August 15, 2010. Haaretz: Nir Zalik

Comverse is short on cash and will have to fire 500 workers, the company's CEO told staff members in a letter over the weekend.

The company also announced that there would be another delay in the publication of the past several years' worth of financial reports, sending its stock plummeting 32% in New York trade on Friday, with turnover of 32 times its usual daily average. In total, the telecommunications software company lost about $500 million in market value during that one day - going from a valuation of $1.45 billion to $990 million.

The company hasn't fully recovered from the backdating scandal exposed in 2006, and it hasn't published any full financial reports since then. Comverse had said it would make up the shortcoming by this month. Over the weekend, though, it pushed the date back to September.

The company's stock was booted off regular trade on the NASDAQ onto the pink sheets following the scandal, and is now at risk of being delisted altogether if it doesn't start producing financial reports sometime soon.

"These are challenging times," CEO Andre Dahan told employees in the letter, which was also sent to the U.S. Securities and Trade Commission.

Investors had been speculating that the company lacked cash and would need to sell off some of its holdings, but hadn't expected that the situation was so bad.

At the end of January, the company had $448 million in cash, a figure which fell to $371 million by the end of April and then $327 million at the end of July. FBR Capital Markets analyst Daniel Ives told the Wall Street Journal that "the company's spending money like rock stars," which he described as "jaw-dropping."

Comverse predicts it'll have only $100 million by April 2011, and if its plans to bring in cash do not work, it expects to be $50 million in the red for the 12-month period ending January 2012.

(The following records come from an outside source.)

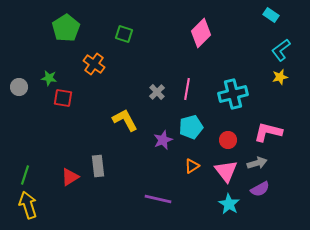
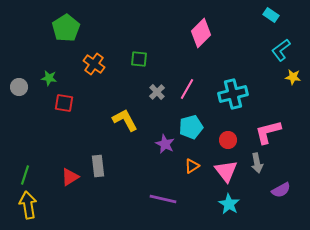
green square: moved 15 px right, 25 px down; rotated 12 degrees counterclockwise
yellow star: moved 13 px right; rotated 21 degrees clockwise
pink line: rotated 20 degrees clockwise
red square: moved 1 px right, 5 px down
pink L-shape: rotated 28 degrees counterclockwise
purple star: moved 2 px right, 4 px down; rotated 24 degrees counterclockwise
gray arrow: rotated 96 degrees clockwise
purple semicircle: moved 21 px right, 1 px down
purple line: moved 5 px right
yellow arrow: rotated 8 degrees clockwise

The company recently received a vote of confidence from American investor George Soros, who bought an $80 million stake in the company about a month ago, representing about 5.1% - enough to make him an interested party.

Troubled investments

The backdating scandal, which sent company founder Kobi Alexander fleeing to Namibia, where he's still fighting extradition to the United States, cost the company hundreds of millions of dollars - to cover the expense of rewriting years of financial reports along with the legal repercussions. This financial damage is largely responsible for the telecom billing and service provider's current straits; rewriting the reports cost it $39 million, and lawsuits by investors cost it $17 million, it said.

The company will be paying out even more in legal settlements: another $30 million at the end of the month, and $82.5 million in August 2011.

Comverse also has troubled investments: It holds bonds with a face value of $133 million, but a market value of only $40 million.

In order to address the shortfall, Comverse is planning to cut $45 million in operating costs by the end of the year, by firing 500 of its 4,000 workers based around the world. About half of its employees are in Israel.

Following that, the company plans to reorganize, which it says will save itself another $45 million over 12-18 months.

This isn't the first time the company has fired employees due to financial troubles. In February it fired 250 workers, including several dozen in Israel; in March 2009 it fired another 360, including 100 in Israel; and in January 2009 it fired 20 to 30 workers in Israel.

The company will be using Goldman Sachs as a financial adviser, to help it find new ways to bring in cash.

Comverse may be forced to sell off some of its subsidiaries, which include Verint, Ulticom and Starhome. The latter is already up for sale, and Comverse is preparing a prospectus to sell 10% of its holdings in Verint, worth about $60 million.